Outcome per 1,000 EPL Simulations for Teams of Varying True Quality.

One of the Best Top
Four Teams.
A Good Mid
Table Team.
A Relegation
Candidate.
Number of
Championships.
404 1? 0
Number of
Relegations.
0 66 587
Highest
Points Total.
106 82 67
Lowest
Points Total.
60 28 19

The results of this simplified exercise appear to mirror the kind of subjective opinions you would hear if you talked to fans of these types of sides and good and bad news is equally shared between the three groups.

If you support the best of the best,as a team averaging 84 points would be then you have every right to think that the league title is a likely outcome.A 100+ points is unlikely,occurring 5 times in each 1,000 simulations,but definitely attainable.More realistically,teams who are destined to perform well enough to even approach 100 points will almost certainly wrap the title up long before end of season games take place.So desire or lack of it may be why this simple model perhaps over estimates the likelihood of 100+ years.The lowest points total such teams achieved was 60,dropping them into the ignominy of Europa Cup participation without the benefit of a pre Christmas Champions League campaign.Although,points deductions aside,a team of this true talent will never have an "unlucky" enough year to fear relegation.So to answer the original question,the current Manchester United side would almost certainly not be relegated this side of the Norman Conquest.

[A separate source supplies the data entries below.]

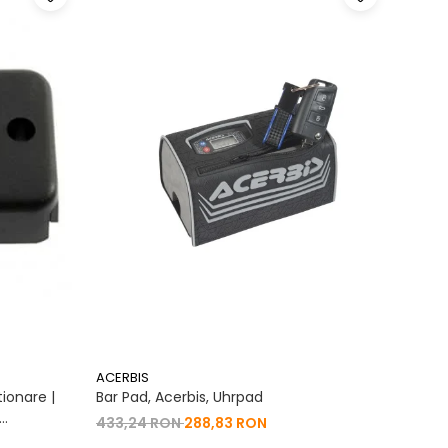
ACERBIS
ACERB
ionare |
Bar Pad, Acerbis, Uhrpad
Conto
Vibrat
433,24 RON
288,83 RON
na 2T | 4T
200,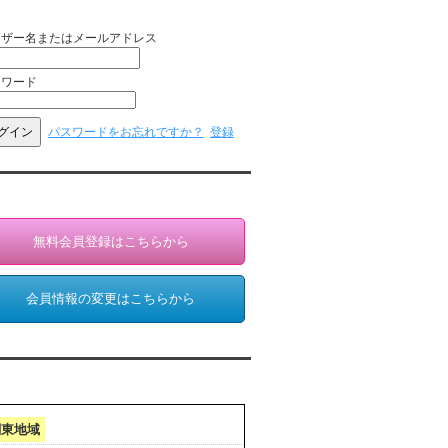
員ログイン（お客様専用）
ーザー名またはメールアドレス
スワード
パスワードをお忘れですか？
登録
員登録・情報変更（お客様専用）
無料会員登録はこちらから
会員情報の変更はこちらから
クセスランキング 集計期間:7月1日～31日
関東地域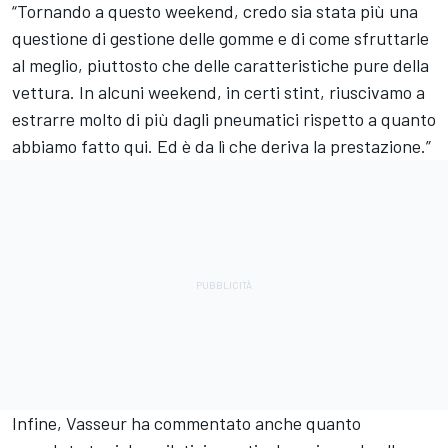
“Tornando a questo weekend, credo sia stata più una
questione di gestione delle gomme e di come sfruttarle
al meglio, piuttosto che delle caratteristiche pure della
vettura. In alcuni weekend, in certi stint, riuscivamo a
estrarre molto di più dagli pneumatici rispetto a quanto
abbiamo fatto qui. Ed è da lì che deriva la prestazione.”
Infine, Vasseur ha commentato anche quanto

Things can look less rosy for our other two teams.Good mid table teams like Everton or Villa from the recent past may sneak one Championship once every 1,000 or so seasons,although their maximum haul of 82 points would hardly indicate a vintage year.Much more of a worry for fans and managers and a conundrum for chairmen are the 66 occasions when a true middle ranker gets randomly relegated.It's probably much better to dream about the 17or so times when fortune smiles and 70 or more points are banked.

The pessimism of fans of lowly teams is well justified with relegation an odds on proposition.They can expect half a dozen forays into the 60's,but a shade over 100 seasons every 1,000 when they don't reach into the 30's. They can certainly forget any chances that they might just win the Premiership Trophy by accident.